Ja, und ich habe sogar den Zug versäumt, weil ich von dem jungen Mann, der dort Klavier spielte, so fasziniert war. Das ging mir dann nicht mehr aus dem Kopf. Die Anfangsszene im Film habe ich genauso erlebt. Den richtigen Schauspieler zu finden, war ein langer und sehr schwieriger Weg, denn wir haben zuerst nach einem richtigen Pianisten gesucht. Da das nicht geklappt hat, haben wir das Casting erweitert und nur nach einem Schauspieler gesucht. Als Jules Benchetrit zur Tür hereinkam, wussten wir sofort, der ist es. Das Schwierige war, genau den Richtigen zu finden, denn der ganze Film hängt von ihm ab.

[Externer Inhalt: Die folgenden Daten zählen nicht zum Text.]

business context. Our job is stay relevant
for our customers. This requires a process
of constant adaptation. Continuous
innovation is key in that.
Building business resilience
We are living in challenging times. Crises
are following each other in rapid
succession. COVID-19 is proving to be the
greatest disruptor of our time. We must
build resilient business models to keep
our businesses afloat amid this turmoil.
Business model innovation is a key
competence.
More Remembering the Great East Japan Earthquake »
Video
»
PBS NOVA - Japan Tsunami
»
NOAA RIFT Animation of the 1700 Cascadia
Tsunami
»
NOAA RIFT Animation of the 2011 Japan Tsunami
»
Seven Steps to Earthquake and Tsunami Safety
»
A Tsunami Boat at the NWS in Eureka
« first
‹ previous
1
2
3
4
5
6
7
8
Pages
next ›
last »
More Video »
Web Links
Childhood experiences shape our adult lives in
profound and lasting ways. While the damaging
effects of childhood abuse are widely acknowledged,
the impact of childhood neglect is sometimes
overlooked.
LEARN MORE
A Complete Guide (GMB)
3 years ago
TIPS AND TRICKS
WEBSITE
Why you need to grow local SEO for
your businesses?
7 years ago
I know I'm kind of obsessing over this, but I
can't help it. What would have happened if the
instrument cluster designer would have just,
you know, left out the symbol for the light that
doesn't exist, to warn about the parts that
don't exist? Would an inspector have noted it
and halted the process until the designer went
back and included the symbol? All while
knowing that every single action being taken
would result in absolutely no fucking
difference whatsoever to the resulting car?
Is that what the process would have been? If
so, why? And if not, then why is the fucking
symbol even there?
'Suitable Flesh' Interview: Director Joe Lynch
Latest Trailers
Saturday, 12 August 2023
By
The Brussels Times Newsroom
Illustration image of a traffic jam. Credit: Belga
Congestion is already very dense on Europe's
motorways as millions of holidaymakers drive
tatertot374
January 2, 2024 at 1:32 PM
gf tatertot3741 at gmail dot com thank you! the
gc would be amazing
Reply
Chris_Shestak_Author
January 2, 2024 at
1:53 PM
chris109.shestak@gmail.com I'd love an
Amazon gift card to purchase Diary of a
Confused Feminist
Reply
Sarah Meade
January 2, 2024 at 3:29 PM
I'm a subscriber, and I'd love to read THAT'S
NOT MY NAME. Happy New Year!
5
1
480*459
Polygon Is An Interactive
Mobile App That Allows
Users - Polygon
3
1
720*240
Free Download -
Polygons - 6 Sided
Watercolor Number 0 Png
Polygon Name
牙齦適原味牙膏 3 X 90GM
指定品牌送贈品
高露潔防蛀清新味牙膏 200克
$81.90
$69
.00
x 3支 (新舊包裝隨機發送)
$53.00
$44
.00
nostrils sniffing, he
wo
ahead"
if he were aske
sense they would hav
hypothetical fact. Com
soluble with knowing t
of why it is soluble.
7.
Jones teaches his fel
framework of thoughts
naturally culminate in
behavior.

Wie war die Arbeit mit Lambert Wilson, den die meisten noch als den Merowinger aus der Matrix vor sich sehen?
Ganz einfach, Lambert Wilson ist nicht umsonst ein international gefragter Schauspieler. Sein Spiel ist kraftvoll und sehr subtil, er beherrscht die feinsten Zwischentöne. Ich hoffe, dass wir wieder einmal zusammen einen Film machen werden.
Kurz gefragt, wovon handelt der Film?
Der Film erzählt davon, wie man sich selbst übertrifft oder auf französisch: „Le dépassement de soi“.
War es ein langer Weg vom schule-schwänzenden Mitarbeiter in Cannes zum erfolgreichen Regisseur?
Eine lustige Frage, aber nein, und ich würde alles ganz genauso noch einmal machen. Ich habe jede Sekunde genossen und habe das Glück, meine Leidenschaft auch leben zu dürfen.